- Interactive map of Kangae
- Coordinates: 8°40′20″S 122°15′20″E﻿ / ﻿8.67222°S 122.25556°E
- Country: Indonesia
- Province: East Nusa Tenggara
- Regency: Sikka

Area
- • Total: 38.43 km^{2} (14.84 sq mi)

Population (2024 est.)
- • Total: 19,451
- • Density: 506.1/km^{2} (1,311/sq mi)

= Kangae =

Kangae is a district of Sikka Regency, in the East Nusa Tenggara province of Indonesia. Located to the east of the town of Maumere, the district has a population of nearly 20,000 people. Between 1902 and 1923, it was the site of a small polity (Kingdom of Kangae) which split off from the larger Kingdom of Sikka before it was reannexed.

==Geography==
The district is located on the north shore of Flores stretching inland, bordering the regency seat of Maumere to its west. It has a land area of 38.43 sqkm, and is further subdivided into nine villages – which in turn included 56 rukun warga and 161 rukun tetangga.
==History==

The area was historically inhabited by Bajau Muslim fishermen who swore fealty to the (predominantly Catholic) Kingdom of Sikka. However, in 1900 the Kangae ruler, Nai, took up arms against Sikka, and by late 1902 Dutch colonial authorities had recognized him as raja of Kangae. The Dutch recognition also saw territories under Kangae influence expand to cover much of the eastern parts of the modern-day regency. This polity lasted only briefly and experienced unrest due to the implementation of head taxes during the 1910s. Nai was pensioned in 1923, and Kangae was reannexed into Sikka.

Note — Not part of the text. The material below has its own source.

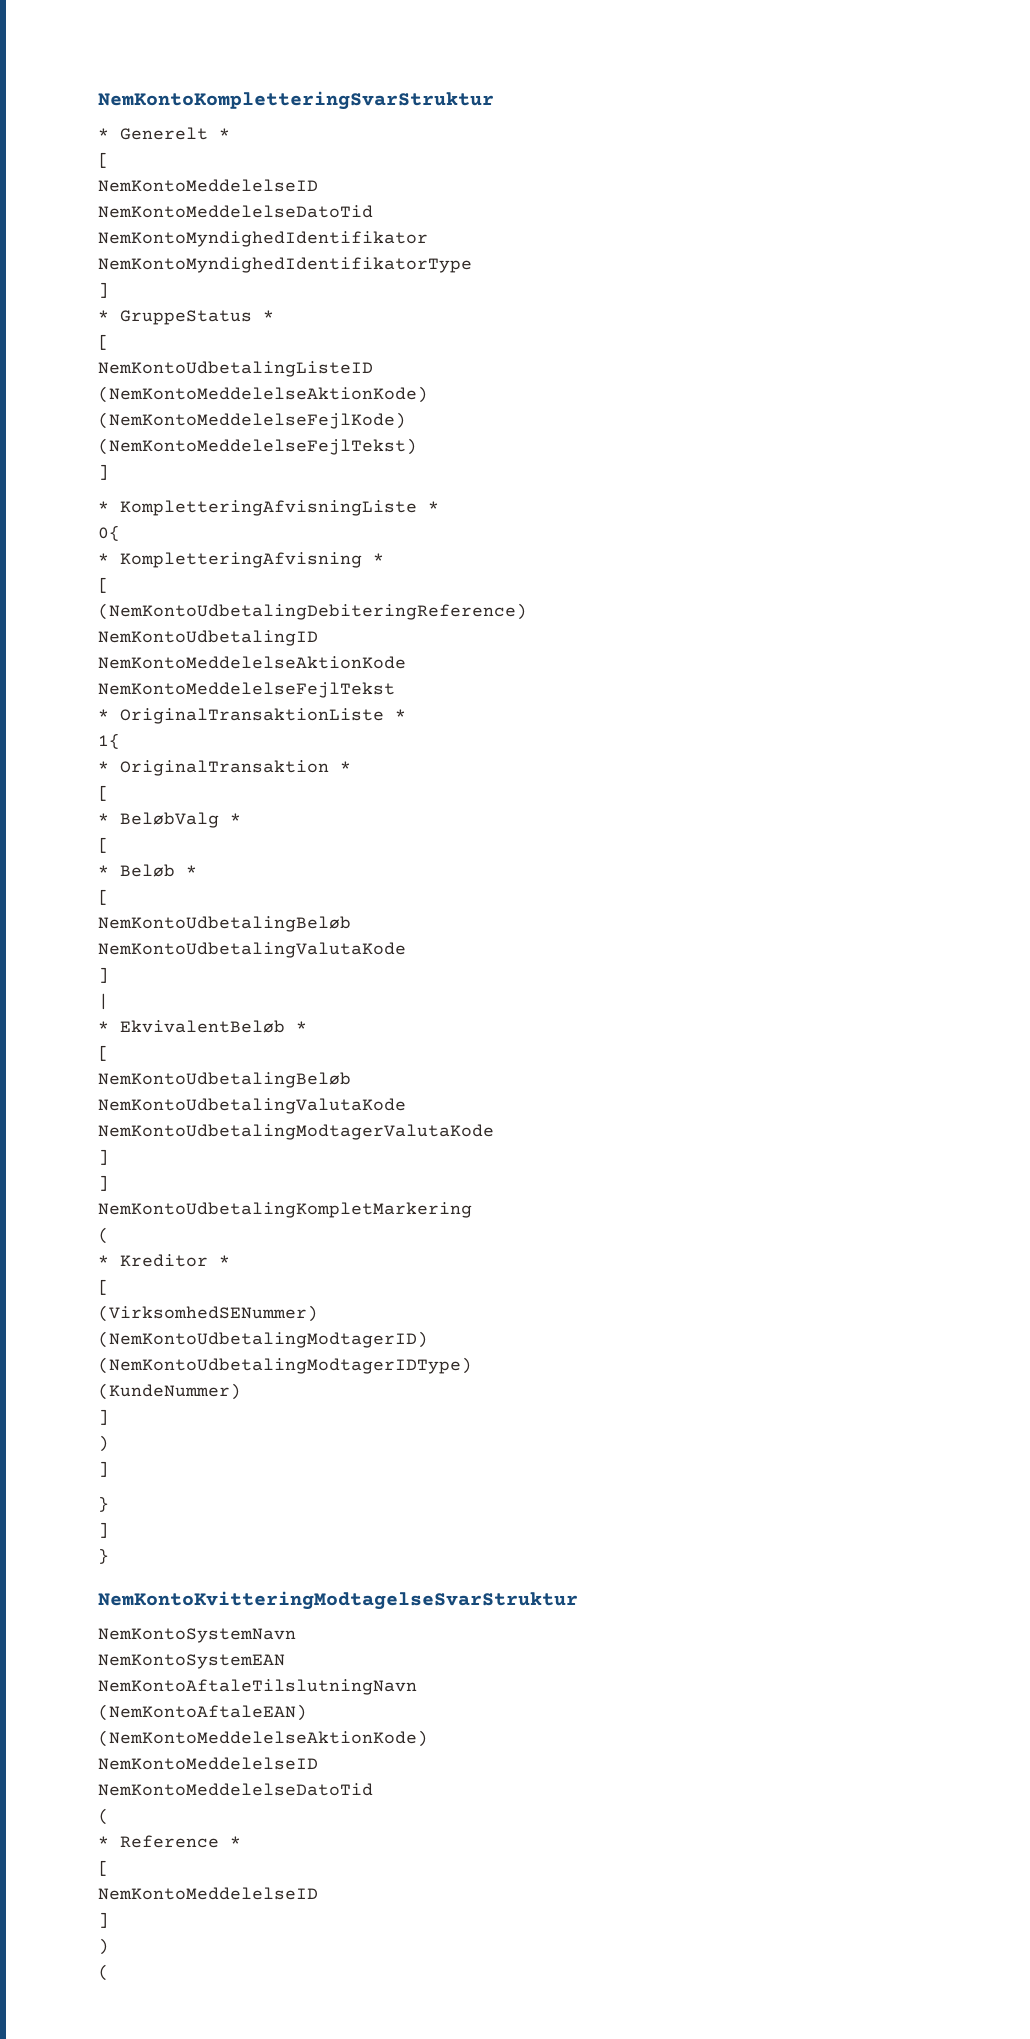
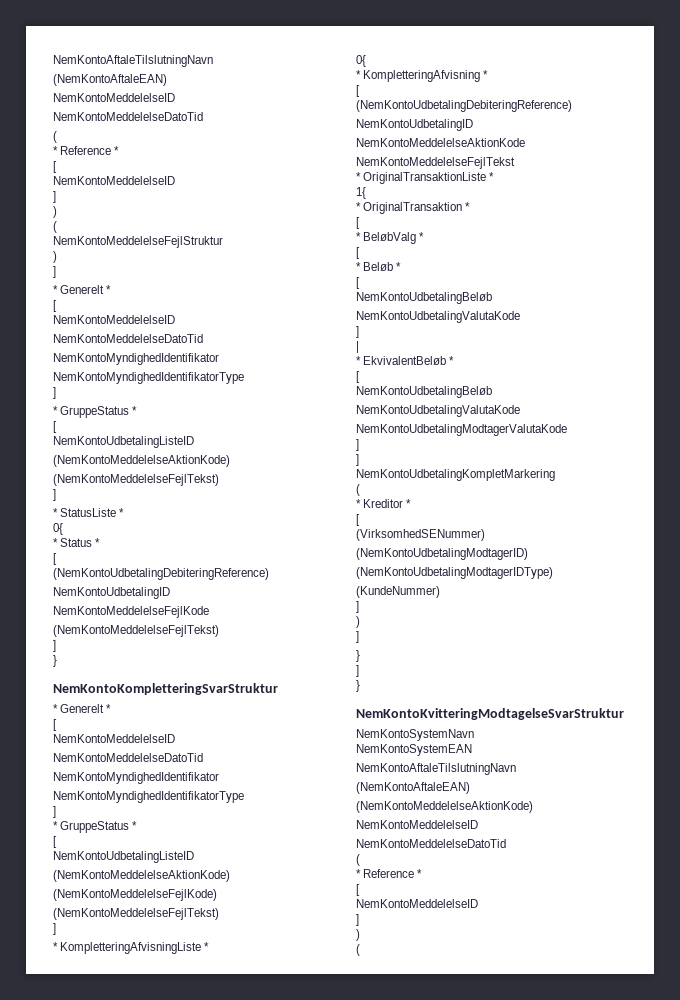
(98, 100) none -> [53,55,213,67] [53,74,167,86] [53,93,175,102] [53,112,203,121] [53,131,57,143] [53,146,120,155] [53,161,57,173] [53,176,175,185] [53,191,56,203] [53,206,57,218] [53,221,57,233] [53,236,223,248] [53,251,57,263] [53,266,56,278] [53,285,112,294] [53,300,57,312] [53,315,175,324] [53,334,203,343] [53,353,219,365] [53,372,244,384] [53,387,56,399] [53,406,138,418] [53,421,57,433] [53,436,194,448] [53,455,230,467] [53,474,219,486] [53,489,56,501] [53,508,125,517] [53,523,63,535] [53,538,101,547] [53,553,57,565] [53,568,269,580] [53,587,170,599] [53,606,209,618] [53,625,219,637] [53,640,56,652] [53,655,57,667] NemKontoAftaleTilslutningNavn // (NemKontoAftaleEAN) // NemKontoMeddelelseID // NemKontoMeddelelseDatoTid // ( // * Reference * // [ // NemKontoMeddelelseID // ] // ) // ( // NemKontoMeddelelseFejlStruktur // ) // ] // * Generelt * // [ // NemKontoMeddelelseID // NemKontoMeddelelseDatoTid // NemKontoMyndighedIdentifikator // NemKontoMyndighedIdentifikatorType // ] // * GruppeStatus * // [ // NemKontoUdbetalingListeID // (NemKontoMeddelelseAktionKode) // (NemKontoMeddelelseFejlTekst) // ] // * StatusListe * // 0{ // * Status * // [ // (NemKontoUdbetalingDebiteringReference) // NemKontoUdbetalingID // NemKontoMeddelelseFejlKode // (NemKontoMeddelelseFejlTekst) // ] // } //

During the Pacific War, Japanese forces occupying Sikka established defensive positions in dugout caverns overlooking the shore. The present-day district was part of Kewapante District until 2007, when it was split off into its own administrative unit.

==Demographics==
As of 2024, Statistics Indonesia estimated the population of Kangae at 19,451, which included 9,193 males and 10,258 females. There are 17 primary schools, four middle schools, and one high school in the district.